Sébastien Atlani

sebastien-atlani
Sébastien Atlani

Night in Barcelona

by Sébastien Atlani (France)

Une promenade nocturne dans Barcelone, beaucoup de monde dans les bars et 2h la sortie. Entre une fête improvisée sur une place où les jeunes jouaient, les autres dansaient, et les rencontres d’inconnus multilingues sur le trottoir, le mouvement est incessant. Cette balade photographique s’est ponctuée d’une pause longue dans un bar du quartier Raval, ambiance dansante et enivrée, comme un peu de cubas à la carrer del carme. Retour, les ramblas 4h, vacillant mais toujours en mouvement, toujours du monde, toujours plus alcoolisé.


Portfolio from the Introspective Photography workshop with Michael Ackerman, June 2014.

Written review by ANDREAS J. HIRSCH,
Independent curator, writer and photographer

It is the small hours that carve out the human condition: lust and pain, joy and despair, furor and madness – all of them only vaguely hidden under the surface of everyday life, come out at night. The photographs of Sebastien Atlani in this series emerge from this context, pay witness to unstable emotions observed, to human drama encountered in the streets of Barcelona.

There is one of the photographs that sticks out from the set of images, it is number 2, showing a male and a female figure kneeling and sitting on the pavement. Their bodily movements, their facial expressions are blurred by their movements and that of the camera – and still: emotions are strongly delivered, even stronger as a lot of what could be observed is left to our imagination.

The figure in the foreground on the right hand border of the frame enhances the feeling of being observers or voyeurs of human drama. The two identical cars in the background could be taxis, but at the same time could plausibly be police cars as part of the theatre of the night – we do not need to know, their presence adds to the mood of the whole scene loaded with alcohol and substances. At least as far as I am concerned, this one photograph is completely sufficient, it contains all there is to be said or – respectively: shown. I do not need the rest of the set of images, this one image is worth the whole effort of joining the workshop and of roaming the streets at night.

At first glance it may seem that the artist went out of his way to take those pictures, leaving his usual working methods and materials behind.

But this is not the whole truth: What links this photograph to some other work of Sebastien Atlani, namely his bichromates, is a certain dissolving of the persona depicted, something that does not filter our view of a person, but something she looks out from.

But there are also significant differences worth looking at between his work utilizing a historic photographic process and these recent examples of what would basically be considered street photography. In the photographic portraits that were used for the bichromates a calm mood seems to prevail – any desparation seems to come out through the process, namely through the delicate patterns the brushstrokes form and through which the photograpic image is rendered visible. While the abovementioned photograph and the bichromates share a certain graphic quality although the process of reaching it is quite different, the bichromates contain a special quality through the two different layers – the original photograph and the work with the brush – and their complex and ever shifting dialogue.

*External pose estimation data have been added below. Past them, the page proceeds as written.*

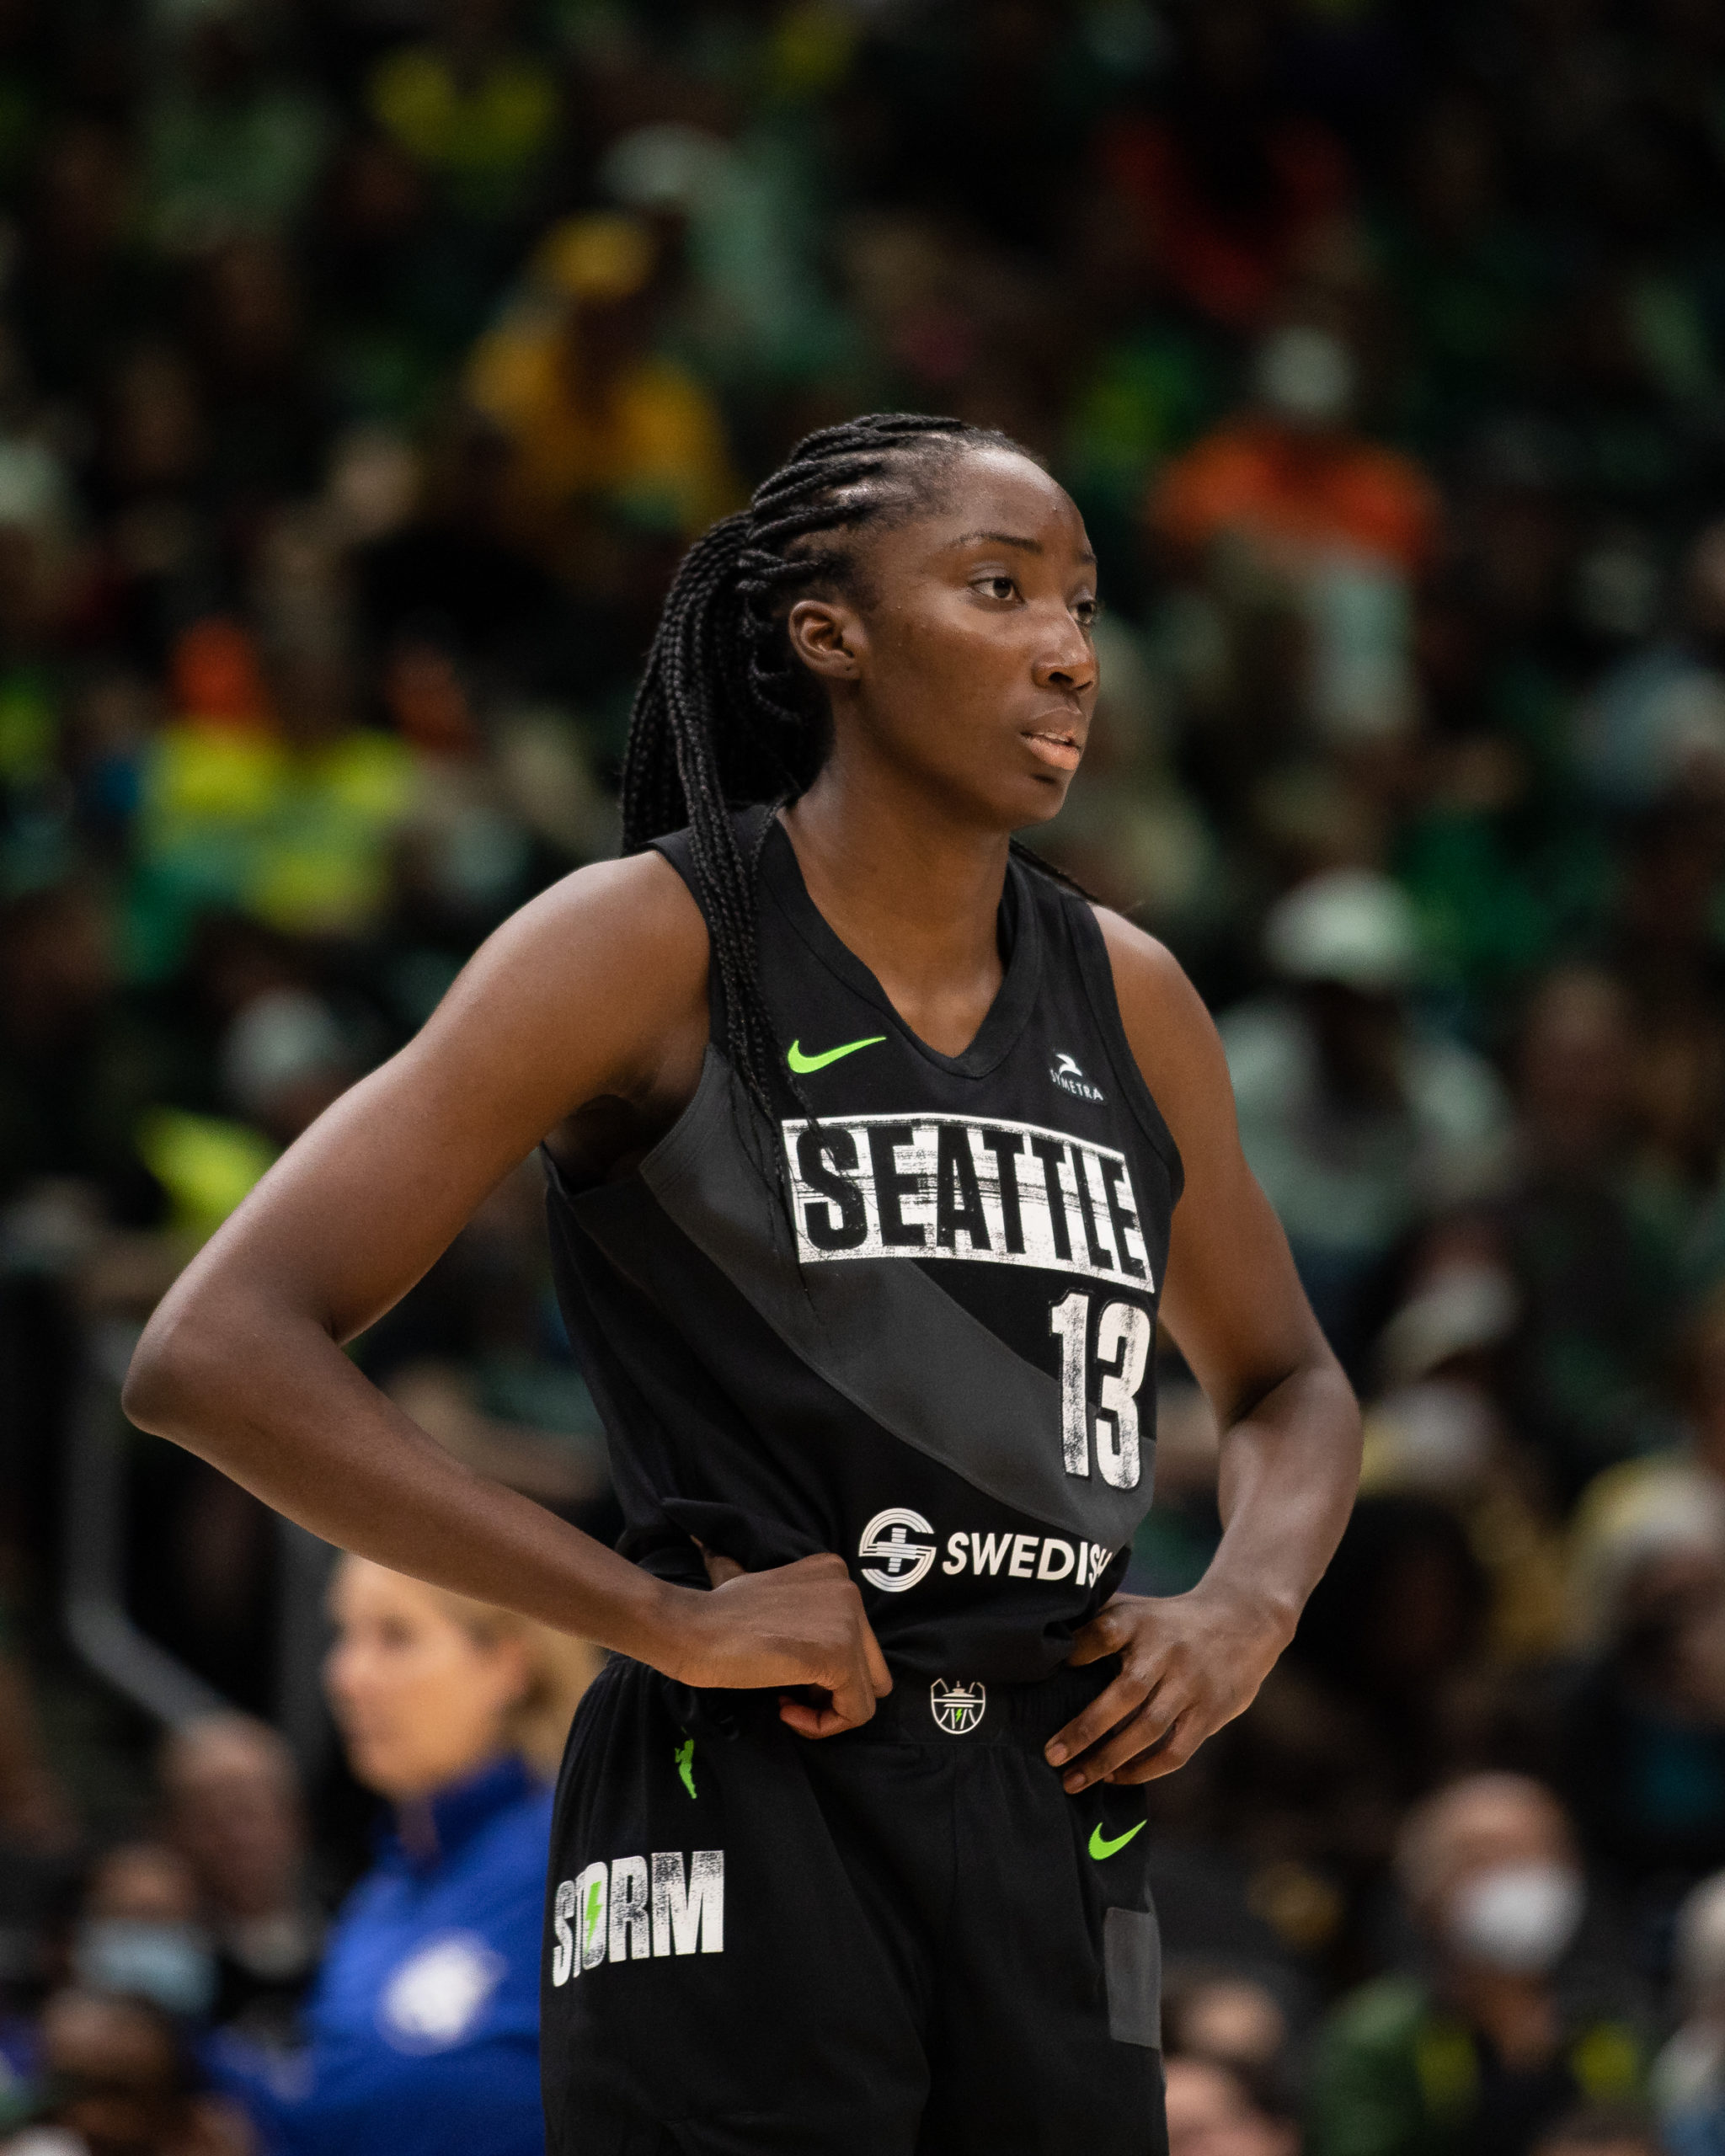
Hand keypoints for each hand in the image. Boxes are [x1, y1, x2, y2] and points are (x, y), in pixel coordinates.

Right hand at [654, 1551, 891, 1736]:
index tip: (786, 1675)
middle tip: (788, 1693)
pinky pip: (856, 1711)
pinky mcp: (839, 1655)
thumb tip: (818, 1651)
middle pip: (869, 1665)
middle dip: (832, 1689)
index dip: (825, 1668)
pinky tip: (784, 1709)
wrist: (691, 1627)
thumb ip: (806, 1613)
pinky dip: (823, 1725)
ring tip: (784, 1703)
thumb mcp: (775, 1599)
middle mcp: (850, 1589)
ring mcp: (848, 1620)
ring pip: (867, 1691)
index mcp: (834, 1572)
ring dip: (825, 1708)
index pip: (857, 1639)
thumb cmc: (718, 1616)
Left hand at [1045, 1586, 1286, 1791]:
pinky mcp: (1210, 1712)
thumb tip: (1041, 1648)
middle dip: (1086, 1728)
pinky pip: (1175, 1750)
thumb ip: (1092, 1624)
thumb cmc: (1166, 1622)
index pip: (1104, 1632)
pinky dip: (1144, 1769)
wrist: (1243, 1621)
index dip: (1076, 1650)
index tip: (1048, 1670)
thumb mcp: (1133, 1610)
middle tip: (1051, 1755)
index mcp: (1140, 1621)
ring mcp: (1191, 1684)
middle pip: (1125, 1693)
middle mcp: (1166, 1652)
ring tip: (1075, 1780)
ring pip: (1148, 1729)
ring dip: (1109, 1759)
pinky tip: (1116, 1778)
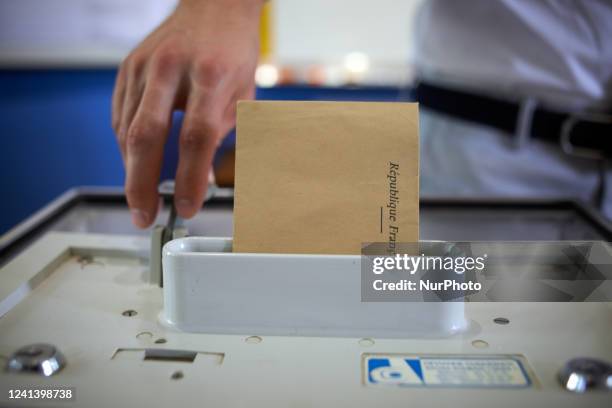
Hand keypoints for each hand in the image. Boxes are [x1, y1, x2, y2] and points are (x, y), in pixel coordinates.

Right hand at [112, 0, 262, 227]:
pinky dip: (126, 148)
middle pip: (147, 136)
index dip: (189, 179)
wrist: (213, 7)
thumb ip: (221, 136)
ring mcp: (144, 66)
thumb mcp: (242, 95)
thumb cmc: (233, 53)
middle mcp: (171, 68)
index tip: (187, 207)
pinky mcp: (128, 68)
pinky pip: (120, 117)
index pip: (196, 138)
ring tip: (140, 199)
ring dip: (131, 171)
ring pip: (126, 130)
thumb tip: (200, 181)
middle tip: (144, 217)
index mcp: (210, 75)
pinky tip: (136, 165)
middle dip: (141, 185)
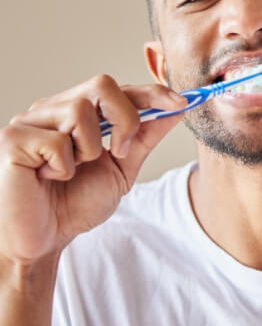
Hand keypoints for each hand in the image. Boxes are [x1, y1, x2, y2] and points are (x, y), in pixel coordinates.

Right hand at [0, 75, 186, 264]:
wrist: (42, 241)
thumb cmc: (74, 204)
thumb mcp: (121, 169)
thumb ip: (144, 137)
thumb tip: (175, 110)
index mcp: (79, 113)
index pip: (119, 89)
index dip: (152, 93)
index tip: (181, 103)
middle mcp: (54, 109)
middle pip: (102, 84)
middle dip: (125, 119)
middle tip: (119, 153)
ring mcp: (31, 120)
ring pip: (80, 110)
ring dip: (88, 150)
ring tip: (72, 171)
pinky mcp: (13, 139)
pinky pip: (56, 141)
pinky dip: (63, 167)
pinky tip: (49, 177)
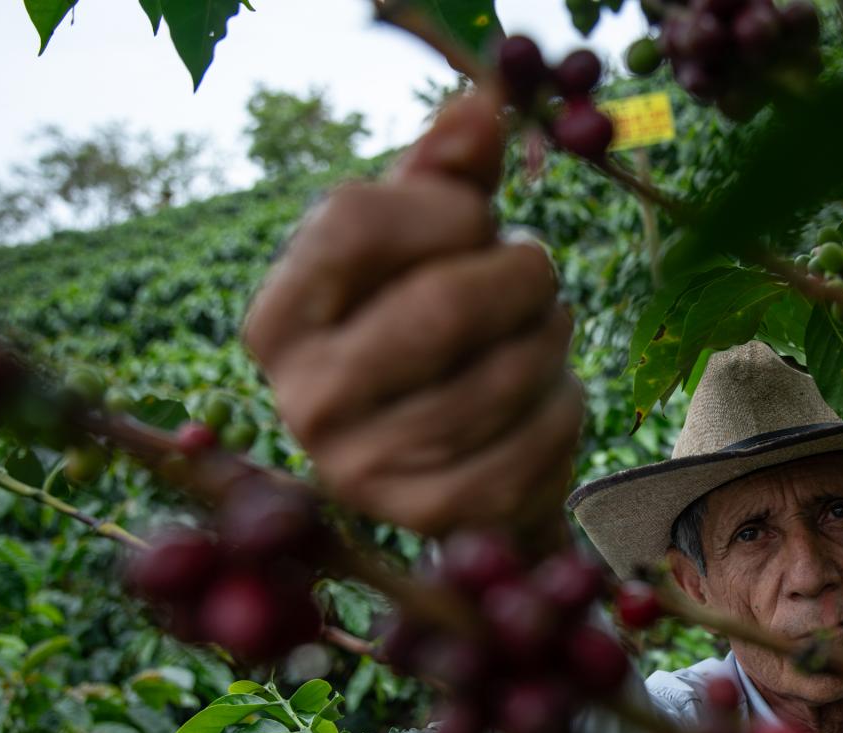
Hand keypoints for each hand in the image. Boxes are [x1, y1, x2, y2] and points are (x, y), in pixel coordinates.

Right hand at [241, 90, 580, 538]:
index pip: (358, 225)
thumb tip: (484, 104)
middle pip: (443, 307)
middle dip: (522, 276)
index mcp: (278, 318)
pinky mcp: (434, 518)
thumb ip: (445, 175)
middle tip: (539, 273)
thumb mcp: (420, 250)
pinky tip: (552, 394)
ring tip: (548, 330)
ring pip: (502, 378)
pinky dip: (564, 407)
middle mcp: (304, 399)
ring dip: (552, 340)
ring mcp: (365, 470)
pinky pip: (534, 445)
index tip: (479, 218)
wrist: (443, 471)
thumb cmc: (425, 335)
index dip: (448, 207)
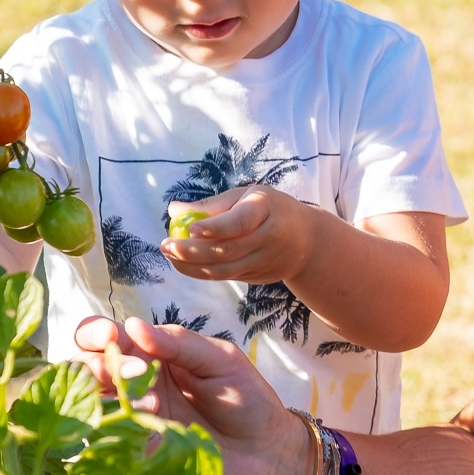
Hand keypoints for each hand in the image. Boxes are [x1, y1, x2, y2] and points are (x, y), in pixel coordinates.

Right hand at [74, 315, 307, 474]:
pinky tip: (147, 434)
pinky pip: (107, 446)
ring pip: (89, 408)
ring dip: (107, 401)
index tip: (110, 338)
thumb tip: (132, 326)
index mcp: (149, 356)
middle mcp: (132, 388)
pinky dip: (117, 436)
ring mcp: (131, 424)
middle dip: (95, 366)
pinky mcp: (137, 457)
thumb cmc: (247, 399)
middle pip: (84, 371)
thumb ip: (179, 343)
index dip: (96, 334)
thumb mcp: (220, 359)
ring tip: (151, 405)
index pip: (104, 337)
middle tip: (134, 375)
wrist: (269, 453)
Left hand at [160, 185, 314, 284]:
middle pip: (227, 250)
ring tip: (169, 254)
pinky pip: (226, 276)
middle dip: (192, 251)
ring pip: (224, 270)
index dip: (215, 227)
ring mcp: (264, 262)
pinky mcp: (258, 277)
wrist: (307, 241)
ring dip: (192, 266)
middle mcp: (268, 238)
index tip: (190, 229)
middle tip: (166, 245)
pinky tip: (183, 264)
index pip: (240, 222)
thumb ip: (212, 205)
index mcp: (267, 209)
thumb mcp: (247, 196)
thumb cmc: (269, 209)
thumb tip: (173, 210)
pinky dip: (202, 272)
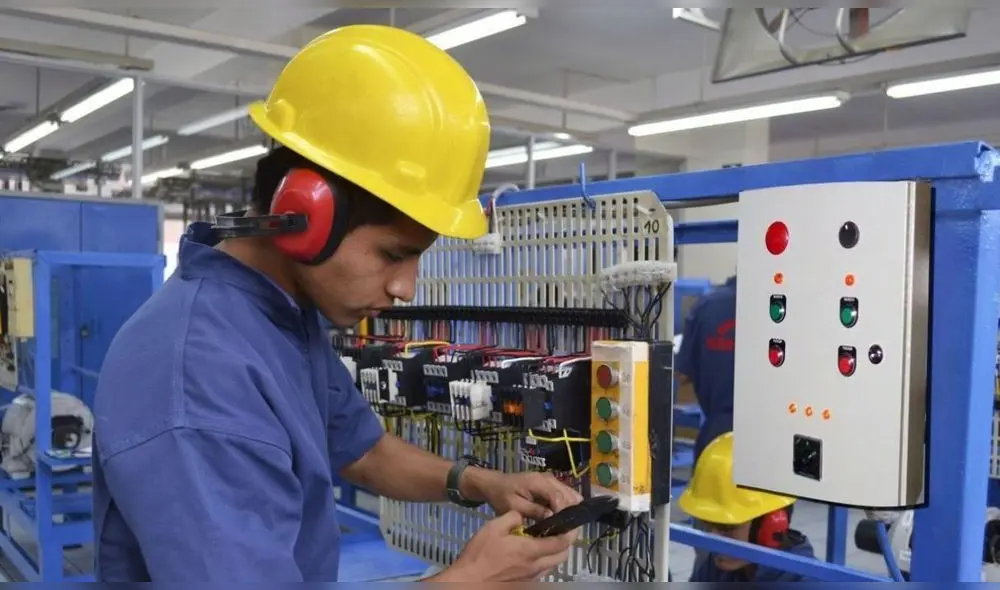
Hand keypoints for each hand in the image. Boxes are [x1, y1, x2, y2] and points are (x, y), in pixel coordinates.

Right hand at [431, 510, 577, 581]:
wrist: (469, 580)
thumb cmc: (480, 553)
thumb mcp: (493, 527)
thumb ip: (512, 518)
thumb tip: (522, 516)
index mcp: (530, 551)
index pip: (561, 542)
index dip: (570, 532)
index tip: (572, 522)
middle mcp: (536, 566)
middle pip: (563, 556)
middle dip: (567, 543)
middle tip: (563, 530)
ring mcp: (531, 577)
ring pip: (554, 565)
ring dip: (557, 553)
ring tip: (550, 540)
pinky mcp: (525, 583)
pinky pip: (543, 572)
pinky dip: (546, 561)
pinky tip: (534, 553)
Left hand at [464, 469, 582, 520]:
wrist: (495, 484)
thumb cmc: (502, 495)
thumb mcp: (513, 506)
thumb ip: (533, 511)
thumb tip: (552, 518)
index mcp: (538, 482)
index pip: (558, 497)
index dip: (563, 513)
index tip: (562, 529)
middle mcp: (549, 478)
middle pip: (570, 495)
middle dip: (570, 512)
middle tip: (565, 530)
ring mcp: (552, 481)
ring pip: (571, 495)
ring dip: (570, 510)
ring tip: (564, 526)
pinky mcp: (552, 486)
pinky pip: (566, 496)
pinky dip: (567, 507)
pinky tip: (561, 519)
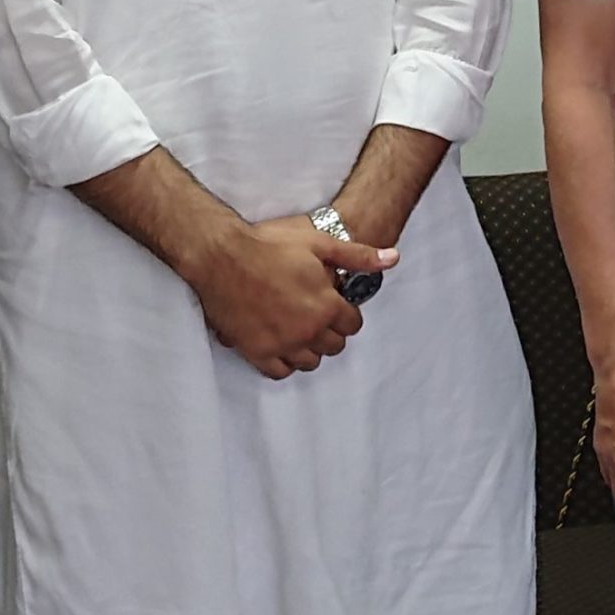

Held against this, photograph number 2 could seem flatter, since it does not obviously command such an interplay of layers, but there is the combination of emotional immediacy and photograpic style that enhance each other and at the same time create a degree of abstraction which can also be found in the bichromates. Emotion observed and emotion constructed can never be fully held apart, since there is always an element of construction in the photographic observation and an element of observation in the construction.

Interesting enough both works may remind us of some of the paintings of Francis Bacon, although they arrive there from different directions. The element of a dissolving of the persona can also be found for instance in a piece by Chris Landreth titled "Ryan", which won him the Golden Nica of Prix Ars Electronica in 2004. As with "Ryan", the bichromates make us feel as if we see through holes in the other person, something that will hardly fail to affect us deeply. Photograph number 2 – with all its aesthetics somehow remindful of works from the PROVOKE group of photographers from 1960ies Japan – somehow achieves the same.

Since there is no need at all for the artist to choose a path here, he could in the future be found using both methods alternatively and profit from them instructing and inspiring the other and vice versa. Observation and construction, exploration and introspection appear here as two different sides of the same artistic persona – and on a more general level: as two aspects of photography as such. The interplay of immediacy and abstraction then also inherently belong to the signature style of this artist. We will see them in further fruitful dialogue, to which I clearly look forward.